66.6.208.1/24, ASN is currently 11509 but I will be getting my own shortly. Edward W. Ray -----Original Message----- From: owner-nanog@merit.edu [mailto:owner-nanog@merit.edu] On Behalf Of Hannigan, Martin Sent: Wednesday, November 02, 2005 11:54 AM To: Edward W. Ray; nanog@merit.edu Subject: RE: Using BGP to force inbound and outbound routing through particular routes What's the netblock and ASN you already have?
-----Original Message----- From: owner-nanog@merit.edu [mailto:owner-nanog@merit.edu]On Behalf Of Edward W. Ray Sent: Wednesday, November 02, 2005 2:50 PM To: nanog@merit.edu Subject: Using BGP to force inbound and outbound routing through particular routes
spam was a lousy name...
-----Original Message----- From: spam [mailto:spamjail@mmicman.com] Sent: Wednesday, November 02, 2005 11:44 AM To: 'nanog@merit.edu' Subject: FW: Using BGP to force inbound and outbound routing through particular routes
I recently made a request to get a cable modem connection at my home. I went for one of those $29.95 for three month specials in case I run afoul of some rules prohibiting what I am going to do. I already have a multi-T1 connection with a Class C block and BGP running on my Cisco 3640 router, and was looking to become multi-homed.

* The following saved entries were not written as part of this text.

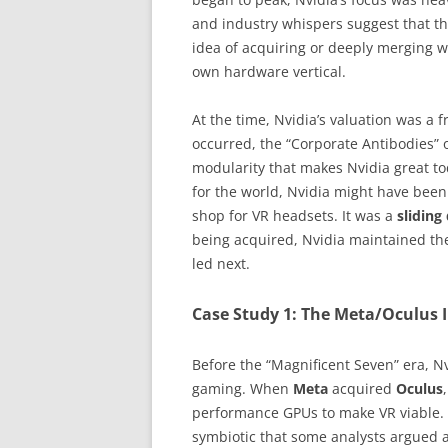
and industry whispers suggest that t
idea of acquiring or deeply merging wi
own hardware vertical.
At the time, Nvidia’s valuation was a f
occurred, the “Corporate Antibodies” o
modularity that makes Nvidia great t
for the world, Nvidia might have bee
shop for VR headsets. It was a
slidin
being acquired, Nvidia maintained th
led next.
Case Study 1: The Meta/Oculus 
Before the “Magnificent Seven” era, Nv
gaming. When
Meta
acquired
Oculus
performance GPUs to make VR viable.
symbiotic that some analysts argued a 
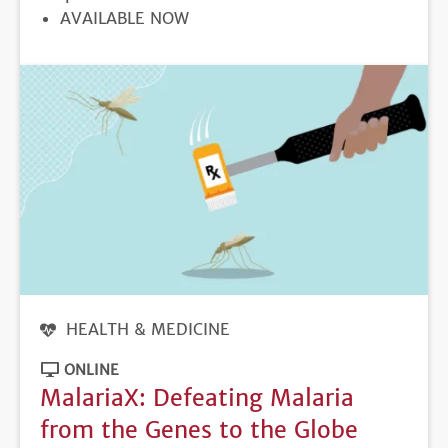
REGISTRATION
AVAILABLE NOW
DEADLINE
HEALTH & MEDICINE
ONLINE
MalariaX: Defeating Malaria
from the Genes to the Globe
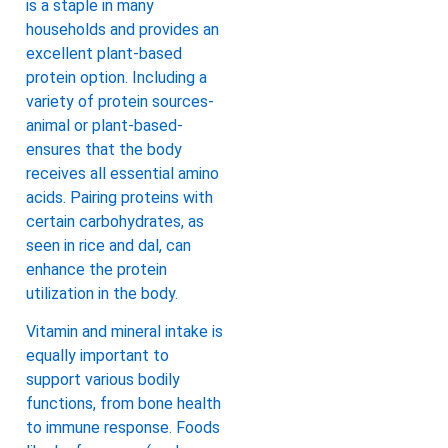
is a staple in many
households and provides an
excellent plant-based
protein option. Including a
variety of protein sources-
animal or plant-based-
ensures that the body
receives all essential amino
acids. Pairing proteins with
certain carbohydrates, as
seen in rice and dal, can
enhance the protein
utilization in the body.
Vitamin and mineral intake is
equally important to
support various bodily
functions, from bone health
to immune response. Foods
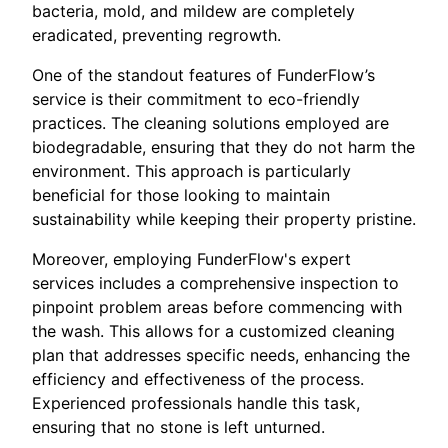
bacteria, mold, and mildew are completely
eradicated, preventing regrowth.
One of the standout features of FunderFlow’s
service is their commitment to eco-friendly
practices. The cleaning solutions employed are
biodegradable, ensuring that they do not harm the
environment. This approach is particularly
beneficial for those looking to maintain
sustainability while keeping their property pristine.
Moreover, employing FunderFlow's expert
services includes a comprehensive inspection to
pinpoint problem areas before commencing with
the wash. This allows for a customized cleaning
plan that addresses specific needs, enhancing the
efficiency and effectiveness of the process.
Experienced professionals handle this task,
ensuring that no stone is left unturned.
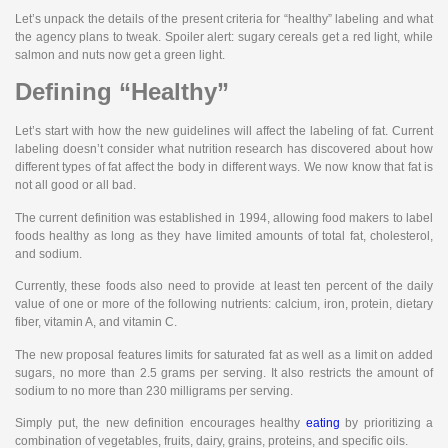
Let’s unpack the details of the present criteria for “healthy” labeling and what
the agency plans to tweak. Spoiler alert: sugary cereals get a red light, while
salmon and nuts now get a green light.
Defining “Healthy”
Let’s start with how the new guidelines will affect the labeling of fat. Current
labeling doesn’t consider what nutrition research has discovered about how
different types of fat affect the body in different ways. We now know that fat is
not all good or all bad.
The current definition was established in 1994, allowing food makers to label
foods healthy as long as they have limited amounts of total fat, cholesterol,
and sodium.
Currently, these foods also need to provide at least ten percent of the daily
value of one or more of the following nutrients: calcium, iron, protein, dietary
fiber, vitamin A, and vitamin C.
The new proposal features limits for saturated fat as well as a limit on added
sugars, no more than 2.5 grams per serving. It also restricts the amount of
sodium to no more than 230 milligrams per serving.
Simply put, the new definition encourages healthy
eating
by prioritizing a
combination of vegetables, fruits, dairy, grains, proteins, and specific oils.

The cable connection is via bridge/DHCP cable modem, and was going to hook it up to the Cisco 3640. I have already done the research and know from what block of IP addresses I will be assigned, and the BGP route tables/peers.
I would like to use BGP to force inbound and outbound routing only through particular peers, Sprint (AS 1239) and UUNET (AS 701). I have been reading "Practical BGP" by Whate, McPherson and Sangli and this appears to be possible. However, do my adjacent routers need to support BGP in order for this to work? Could I use other routing protocols to accomplish this, or would this require knowledge of all possible downstream router IP addresses?